→ Work task
Return all of the following entries as written, but without the images.

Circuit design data
--- START ---

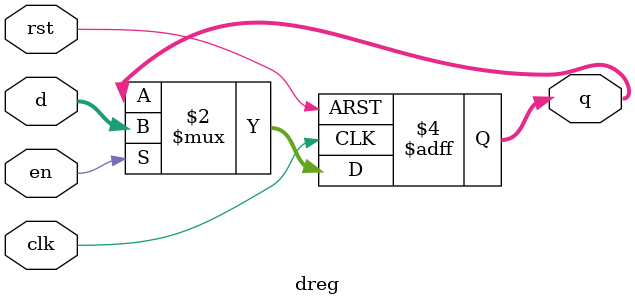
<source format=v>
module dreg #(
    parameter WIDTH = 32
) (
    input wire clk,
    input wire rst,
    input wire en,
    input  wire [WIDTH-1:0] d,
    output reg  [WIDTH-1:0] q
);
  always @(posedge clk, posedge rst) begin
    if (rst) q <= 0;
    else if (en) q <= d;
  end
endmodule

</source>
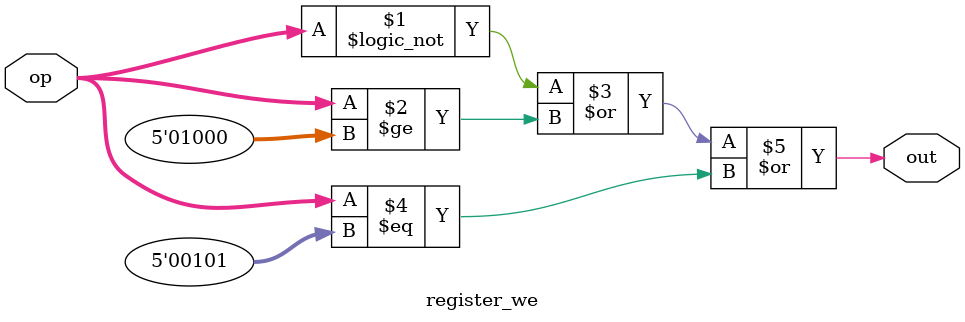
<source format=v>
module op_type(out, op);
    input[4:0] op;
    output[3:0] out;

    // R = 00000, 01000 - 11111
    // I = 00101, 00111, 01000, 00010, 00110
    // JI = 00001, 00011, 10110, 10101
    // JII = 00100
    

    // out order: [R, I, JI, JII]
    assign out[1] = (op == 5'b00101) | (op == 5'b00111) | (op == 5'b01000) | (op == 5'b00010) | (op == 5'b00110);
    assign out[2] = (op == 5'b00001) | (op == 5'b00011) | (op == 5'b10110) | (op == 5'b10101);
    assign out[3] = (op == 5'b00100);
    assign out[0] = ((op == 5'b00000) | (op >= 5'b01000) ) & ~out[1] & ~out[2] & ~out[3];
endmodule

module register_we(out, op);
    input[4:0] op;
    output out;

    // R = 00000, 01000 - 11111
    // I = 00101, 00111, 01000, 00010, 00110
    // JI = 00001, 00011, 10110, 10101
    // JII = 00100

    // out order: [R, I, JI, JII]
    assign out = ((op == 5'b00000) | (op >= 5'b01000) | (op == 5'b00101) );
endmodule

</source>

--- END ---

→ Task solution
<source format=v>
module dreg #(
    parameter WIDTH = 32
) (
    input wire clk,
    input wire rst,
    input wire en,
    input  wire [WIDTH-1:0] d,
    output reg  [WIDTH-1:0] q
);
  always @(posedge clk, posedge rst) begin
    if (rst) q <= 0;
    else if (en) q <= d;
  end
endmodule

</source>
<source format=v>
module op_type(out, op);
    input[4:0] op;
    output[3:0] out;

    // R = 00000, 01000 - 11111
    // I = 00101, 00111, 01000, 00010, 00110
    // JI = 00001, 00011, 10110, 10101
    // JII = 00100
    

    // out order: [R, I, JI, JII]
    assign out[1] = (op == 5'b00101) | (op == 5'b00111) | (op == 5'b01000) | (op == 5'b00010) | (op == 5'b00110);
    assign out[2] = (op == 5'b00001) | (op == 5'b00011) | (op == 5'b10110) | (op == 5'b10101);
    assign out[3] = (op == 5'b00100);
    assign out[0] = ((op == 5'b00000) | (op >= 5'b01000) ) & ~out[1] & ~out[2] & ~out[3];
endmodule

module register_we(out, op);
    input[4:0] op;
    output out;

    // R = 00000, 01000 - 11111
    // I = 00101, 00111, 01000, 00010, 00110
    // JI = 00001, 00011, 10110, 10101
    // JII = 00100

    // out order: [R, I, JI, JII]
    assign out = ((op == 5'b00000) | (op >= 5'b01000) | (op == 5'b00101) );
endmodule

</source>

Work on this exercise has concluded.